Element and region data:
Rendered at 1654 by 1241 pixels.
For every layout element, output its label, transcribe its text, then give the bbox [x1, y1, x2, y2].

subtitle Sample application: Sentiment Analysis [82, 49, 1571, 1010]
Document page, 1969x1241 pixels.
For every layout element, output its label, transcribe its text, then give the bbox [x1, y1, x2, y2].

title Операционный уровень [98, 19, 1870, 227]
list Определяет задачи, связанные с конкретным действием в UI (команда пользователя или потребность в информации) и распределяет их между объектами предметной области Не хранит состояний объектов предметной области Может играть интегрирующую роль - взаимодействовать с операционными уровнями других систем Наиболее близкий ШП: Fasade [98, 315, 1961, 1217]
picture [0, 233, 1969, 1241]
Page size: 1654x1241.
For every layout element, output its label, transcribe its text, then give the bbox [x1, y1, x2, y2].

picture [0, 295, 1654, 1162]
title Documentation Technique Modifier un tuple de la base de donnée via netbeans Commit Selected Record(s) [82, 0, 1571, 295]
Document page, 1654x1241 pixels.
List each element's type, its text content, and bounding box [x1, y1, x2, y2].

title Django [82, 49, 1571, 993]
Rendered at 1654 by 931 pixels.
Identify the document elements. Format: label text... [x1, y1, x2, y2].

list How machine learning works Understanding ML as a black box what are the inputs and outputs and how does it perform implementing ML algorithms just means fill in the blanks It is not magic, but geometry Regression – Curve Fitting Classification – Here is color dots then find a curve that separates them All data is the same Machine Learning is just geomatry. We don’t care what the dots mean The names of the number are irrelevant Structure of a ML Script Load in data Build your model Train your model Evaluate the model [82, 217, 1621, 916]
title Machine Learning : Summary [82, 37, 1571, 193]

_WHAT IS REQUIRED_
Convert the stretch from the line containing "Rendered at 1654 by 931 pixels." through the end of the lines into a two-column CSV with the columns input and output. Give one row per input, with its text and its answer each in a single quoted field and line breaks replaced by spaces.

_OUTPUT BELOW_
input,output
"Rendered at 1654 by 931 pixels. Identify the document elements. Format: label text... [x1, y1, x2, y2].","list How machine learning works Understanding ML as a black box what are the inputs and outputs and how does it perform implementing ML algorithms just means fill in the blanks It is not magic, but geometry Regression – Curve Fitting Classification – Here is color dots then find a curve that separates them All data is the same Machine Learning is just geomatry. We don’t care what the dots mean The names of the number are irrelevant Structure of a ML Script Load in data Build your model Train your model Evaluate the model [82, 217, 1621, 916] title Machine Learning : Summary [82, 37, 1571, 193]"